Job 1 |
Answer these from the nozzle discussion summary:
(a) At what gauge pressure is the gas being released?
(b) What does one participant suggest could suffice instead of a smooth release to reach atmospheric pressure?
(c) In what applications is the divergent nozzle typically used to achieve the highest exit velocity?

Passage for review |
The discussion revolves around the design parameters of a divergent nozzle for releasing pressurized gas at 7 barG to atmospheric pressure. Participants explore the implications of nozzle shape on gas acceleration and enthalpy conversion, focusing on achieving high exit velocities.

Discussion Character

  • Technical explanation
  • Debate/contested
  • Mathematical reasoning

Main Points Raised

  • One participant seeks to understand the specific parameters needed for a divergent nozzle to ensure smooth gas release and effective enthalpy conversion.
  • Another participant questions the necessity of a smooth release, suggesting that an abrupt orifice could suffice to reach atmospheric pressure.
  • It is proposed that the goal is to achieve the highest possible exit velocity, which is typically associated with the use of a divergent nozzle in rocket applications.
  • Some participants note that while maximizing thrust and exit velocity is advantageous, the specific design of the nozzle will depend on various constraints and reservoir conditions.

(Extracted page text data)
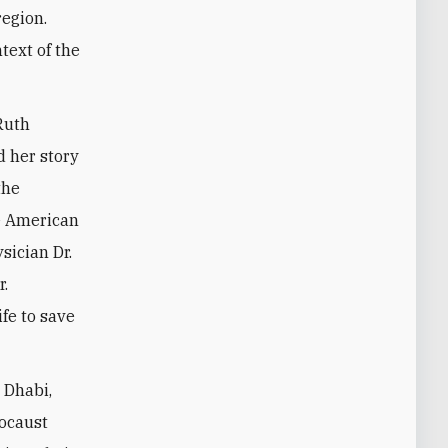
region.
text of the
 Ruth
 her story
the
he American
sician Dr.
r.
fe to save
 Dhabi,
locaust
---
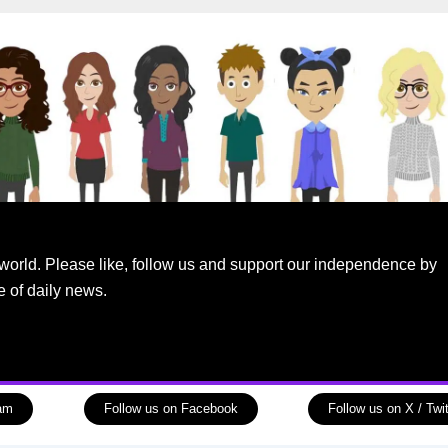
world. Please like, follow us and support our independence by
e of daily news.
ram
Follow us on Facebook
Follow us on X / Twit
* * *
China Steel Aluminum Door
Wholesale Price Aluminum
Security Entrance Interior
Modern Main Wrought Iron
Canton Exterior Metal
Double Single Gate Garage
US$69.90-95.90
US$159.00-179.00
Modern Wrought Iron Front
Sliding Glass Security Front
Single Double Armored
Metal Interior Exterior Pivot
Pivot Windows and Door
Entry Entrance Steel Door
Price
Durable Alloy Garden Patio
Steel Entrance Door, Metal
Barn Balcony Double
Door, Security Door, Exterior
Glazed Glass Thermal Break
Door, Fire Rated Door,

Job 2 |
In the records, reproduce the lines between the one holding "world. Please like, follow" and the one holding "Follow us on X / Twit", inclusive, swapping "independence" for "autonomy". Return only those lines.

Written reply 1 |
(a) 7 barG
(b) An abrupt orifice
(c) Rocket applications

Written reply 2 |
world. Please like, follow us and support our autonomy by
e of daily news.
ram
Follow us on Facebook
Follow us on X / Twit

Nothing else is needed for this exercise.